» What the exercise asks
Below this sentence is a listing; return exactly its lines from the one with "Page size: 2576x1449." to the one with "Page size: 1650x1275.", both kept, and nothing more.

BEGIN Records for processing

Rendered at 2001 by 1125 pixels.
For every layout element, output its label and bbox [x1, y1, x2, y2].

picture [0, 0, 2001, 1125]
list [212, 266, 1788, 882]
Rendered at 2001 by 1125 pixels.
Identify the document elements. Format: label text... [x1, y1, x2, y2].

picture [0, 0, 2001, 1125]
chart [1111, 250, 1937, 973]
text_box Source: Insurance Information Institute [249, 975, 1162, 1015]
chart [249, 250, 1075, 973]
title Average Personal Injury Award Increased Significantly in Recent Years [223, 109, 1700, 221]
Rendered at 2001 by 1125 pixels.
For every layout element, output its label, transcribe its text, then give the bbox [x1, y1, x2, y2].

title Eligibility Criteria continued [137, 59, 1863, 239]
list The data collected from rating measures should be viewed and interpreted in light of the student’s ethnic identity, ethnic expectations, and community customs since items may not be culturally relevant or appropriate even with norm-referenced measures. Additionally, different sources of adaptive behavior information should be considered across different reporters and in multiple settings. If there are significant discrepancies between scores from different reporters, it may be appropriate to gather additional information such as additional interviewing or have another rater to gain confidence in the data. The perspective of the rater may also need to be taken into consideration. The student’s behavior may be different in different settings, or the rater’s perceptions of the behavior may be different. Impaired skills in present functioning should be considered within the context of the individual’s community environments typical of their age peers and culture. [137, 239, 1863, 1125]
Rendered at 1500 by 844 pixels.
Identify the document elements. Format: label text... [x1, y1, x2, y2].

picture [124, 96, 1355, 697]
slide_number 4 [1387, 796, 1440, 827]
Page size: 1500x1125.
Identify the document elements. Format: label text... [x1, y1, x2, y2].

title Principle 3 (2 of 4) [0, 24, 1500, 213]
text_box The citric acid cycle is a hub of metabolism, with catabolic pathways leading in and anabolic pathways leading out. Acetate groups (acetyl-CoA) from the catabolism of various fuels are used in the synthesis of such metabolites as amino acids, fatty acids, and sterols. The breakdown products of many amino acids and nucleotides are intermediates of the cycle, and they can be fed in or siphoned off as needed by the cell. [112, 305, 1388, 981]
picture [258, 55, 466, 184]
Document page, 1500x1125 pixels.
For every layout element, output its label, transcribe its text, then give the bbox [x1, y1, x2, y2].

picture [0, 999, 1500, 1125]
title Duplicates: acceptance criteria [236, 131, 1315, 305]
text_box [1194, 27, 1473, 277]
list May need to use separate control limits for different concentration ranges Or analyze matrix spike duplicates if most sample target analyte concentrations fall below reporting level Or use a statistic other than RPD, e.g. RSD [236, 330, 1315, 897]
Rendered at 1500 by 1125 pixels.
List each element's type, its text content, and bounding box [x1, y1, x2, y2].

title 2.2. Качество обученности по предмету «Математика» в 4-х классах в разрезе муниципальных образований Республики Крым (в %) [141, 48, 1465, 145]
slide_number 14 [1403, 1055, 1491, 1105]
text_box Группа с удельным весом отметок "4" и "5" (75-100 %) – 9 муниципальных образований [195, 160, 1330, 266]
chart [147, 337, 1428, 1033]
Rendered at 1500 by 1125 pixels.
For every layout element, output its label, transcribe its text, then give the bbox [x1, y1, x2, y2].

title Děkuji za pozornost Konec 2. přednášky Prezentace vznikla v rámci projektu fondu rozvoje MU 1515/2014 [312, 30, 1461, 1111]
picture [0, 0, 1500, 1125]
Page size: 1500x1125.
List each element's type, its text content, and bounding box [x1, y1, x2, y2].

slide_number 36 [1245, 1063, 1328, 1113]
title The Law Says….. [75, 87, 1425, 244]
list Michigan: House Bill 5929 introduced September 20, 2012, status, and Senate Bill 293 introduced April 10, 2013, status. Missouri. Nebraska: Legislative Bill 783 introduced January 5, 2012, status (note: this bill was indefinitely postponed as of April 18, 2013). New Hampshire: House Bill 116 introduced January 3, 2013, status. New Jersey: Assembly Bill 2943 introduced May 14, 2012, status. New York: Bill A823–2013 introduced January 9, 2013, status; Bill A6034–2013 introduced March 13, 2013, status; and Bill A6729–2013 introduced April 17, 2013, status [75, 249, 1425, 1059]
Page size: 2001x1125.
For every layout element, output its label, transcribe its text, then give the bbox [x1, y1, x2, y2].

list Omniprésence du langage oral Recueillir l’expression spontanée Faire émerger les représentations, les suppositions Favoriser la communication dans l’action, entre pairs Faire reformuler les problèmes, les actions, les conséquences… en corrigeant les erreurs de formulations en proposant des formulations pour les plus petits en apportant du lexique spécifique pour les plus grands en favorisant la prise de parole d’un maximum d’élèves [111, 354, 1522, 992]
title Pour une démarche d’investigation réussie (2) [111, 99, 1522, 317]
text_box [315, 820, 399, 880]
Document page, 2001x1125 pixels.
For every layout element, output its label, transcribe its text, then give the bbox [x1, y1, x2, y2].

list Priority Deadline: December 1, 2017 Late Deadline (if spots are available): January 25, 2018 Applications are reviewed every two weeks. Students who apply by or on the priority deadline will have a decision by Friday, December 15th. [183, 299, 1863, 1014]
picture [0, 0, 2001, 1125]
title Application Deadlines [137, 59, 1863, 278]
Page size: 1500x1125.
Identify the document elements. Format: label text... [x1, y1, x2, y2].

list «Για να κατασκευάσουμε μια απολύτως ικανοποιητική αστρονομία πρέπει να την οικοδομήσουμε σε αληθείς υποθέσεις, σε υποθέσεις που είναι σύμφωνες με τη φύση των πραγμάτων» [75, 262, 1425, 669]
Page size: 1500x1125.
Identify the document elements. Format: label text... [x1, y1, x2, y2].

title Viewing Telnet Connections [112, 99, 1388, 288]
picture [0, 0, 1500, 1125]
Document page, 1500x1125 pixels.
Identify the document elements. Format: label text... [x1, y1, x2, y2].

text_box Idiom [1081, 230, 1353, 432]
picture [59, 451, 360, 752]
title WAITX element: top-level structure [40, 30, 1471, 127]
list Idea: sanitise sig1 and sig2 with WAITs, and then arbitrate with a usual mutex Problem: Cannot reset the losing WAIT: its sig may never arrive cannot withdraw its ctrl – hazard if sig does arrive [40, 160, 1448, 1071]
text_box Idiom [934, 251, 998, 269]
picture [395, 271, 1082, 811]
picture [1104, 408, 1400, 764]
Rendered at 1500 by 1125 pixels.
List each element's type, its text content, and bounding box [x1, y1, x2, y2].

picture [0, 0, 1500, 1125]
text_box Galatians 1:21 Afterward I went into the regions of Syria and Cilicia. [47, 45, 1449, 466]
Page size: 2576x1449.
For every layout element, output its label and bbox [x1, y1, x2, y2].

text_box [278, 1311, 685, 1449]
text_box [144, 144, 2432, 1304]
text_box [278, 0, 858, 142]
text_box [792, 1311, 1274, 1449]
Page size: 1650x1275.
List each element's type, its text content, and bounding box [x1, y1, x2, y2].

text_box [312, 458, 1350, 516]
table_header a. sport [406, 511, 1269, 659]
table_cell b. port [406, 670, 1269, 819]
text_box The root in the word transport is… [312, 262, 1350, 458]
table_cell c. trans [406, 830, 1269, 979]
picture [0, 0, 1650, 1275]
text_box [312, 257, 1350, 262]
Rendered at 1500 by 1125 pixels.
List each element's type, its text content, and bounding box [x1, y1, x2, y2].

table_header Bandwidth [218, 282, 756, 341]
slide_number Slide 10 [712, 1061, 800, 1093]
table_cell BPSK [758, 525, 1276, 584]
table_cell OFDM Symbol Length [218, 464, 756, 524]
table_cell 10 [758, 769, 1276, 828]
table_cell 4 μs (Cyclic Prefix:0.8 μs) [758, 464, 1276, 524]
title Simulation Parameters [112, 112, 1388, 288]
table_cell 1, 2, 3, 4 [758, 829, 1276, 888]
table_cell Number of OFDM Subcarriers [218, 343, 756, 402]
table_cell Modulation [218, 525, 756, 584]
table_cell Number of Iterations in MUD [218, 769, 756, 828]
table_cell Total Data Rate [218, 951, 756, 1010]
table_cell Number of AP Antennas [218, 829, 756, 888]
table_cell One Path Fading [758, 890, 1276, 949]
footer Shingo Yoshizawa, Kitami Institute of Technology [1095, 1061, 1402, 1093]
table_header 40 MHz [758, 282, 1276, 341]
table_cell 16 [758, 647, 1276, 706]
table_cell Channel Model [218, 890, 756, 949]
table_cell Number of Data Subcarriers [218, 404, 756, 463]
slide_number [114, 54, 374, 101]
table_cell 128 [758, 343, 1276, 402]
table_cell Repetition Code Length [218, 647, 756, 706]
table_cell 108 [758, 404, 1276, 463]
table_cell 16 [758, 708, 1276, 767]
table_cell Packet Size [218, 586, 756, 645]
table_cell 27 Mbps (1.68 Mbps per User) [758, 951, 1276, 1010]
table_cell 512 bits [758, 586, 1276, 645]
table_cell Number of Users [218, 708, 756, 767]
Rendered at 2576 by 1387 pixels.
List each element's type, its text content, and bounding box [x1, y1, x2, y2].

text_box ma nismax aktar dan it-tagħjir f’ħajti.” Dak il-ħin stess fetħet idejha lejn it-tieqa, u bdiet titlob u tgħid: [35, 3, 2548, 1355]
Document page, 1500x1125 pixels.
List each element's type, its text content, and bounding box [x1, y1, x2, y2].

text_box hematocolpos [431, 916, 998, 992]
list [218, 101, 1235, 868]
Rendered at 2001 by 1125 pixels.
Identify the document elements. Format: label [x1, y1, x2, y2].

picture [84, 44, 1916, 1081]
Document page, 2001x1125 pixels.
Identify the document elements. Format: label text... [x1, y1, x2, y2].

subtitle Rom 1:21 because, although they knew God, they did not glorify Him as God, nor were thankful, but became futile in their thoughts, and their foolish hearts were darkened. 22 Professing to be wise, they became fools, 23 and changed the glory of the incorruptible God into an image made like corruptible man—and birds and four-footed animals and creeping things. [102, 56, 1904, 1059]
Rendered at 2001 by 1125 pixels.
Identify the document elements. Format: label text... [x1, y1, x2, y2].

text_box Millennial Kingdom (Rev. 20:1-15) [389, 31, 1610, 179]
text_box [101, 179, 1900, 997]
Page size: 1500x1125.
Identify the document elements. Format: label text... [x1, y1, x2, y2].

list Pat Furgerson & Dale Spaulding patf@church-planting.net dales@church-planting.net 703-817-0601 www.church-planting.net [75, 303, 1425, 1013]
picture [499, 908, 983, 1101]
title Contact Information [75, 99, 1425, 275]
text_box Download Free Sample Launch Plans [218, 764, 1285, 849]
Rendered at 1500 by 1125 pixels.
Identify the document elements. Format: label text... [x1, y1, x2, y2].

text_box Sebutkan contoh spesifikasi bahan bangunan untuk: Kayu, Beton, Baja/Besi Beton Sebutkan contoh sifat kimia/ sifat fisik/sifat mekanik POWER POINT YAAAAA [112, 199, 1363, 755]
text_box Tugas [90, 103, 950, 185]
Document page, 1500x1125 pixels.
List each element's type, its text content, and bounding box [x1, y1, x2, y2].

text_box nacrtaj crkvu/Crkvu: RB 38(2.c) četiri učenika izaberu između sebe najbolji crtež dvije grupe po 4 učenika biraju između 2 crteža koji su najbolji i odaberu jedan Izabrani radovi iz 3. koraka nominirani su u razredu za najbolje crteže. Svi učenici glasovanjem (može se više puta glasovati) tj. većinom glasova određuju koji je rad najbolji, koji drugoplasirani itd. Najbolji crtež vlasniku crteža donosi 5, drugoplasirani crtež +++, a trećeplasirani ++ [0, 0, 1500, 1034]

END Records for processing

» Result below
Page size: 2576x1449.
For every layout element, output its label and bbox [x1, y1, x2, y2].

text_box [278, 1311, 685, 1449]
text_box [144, 144, 2432, 1304]
text_box [278, 0, 858, 142]
text_box [792, 1311, 1274, 1449]
Page size: 1650x1275.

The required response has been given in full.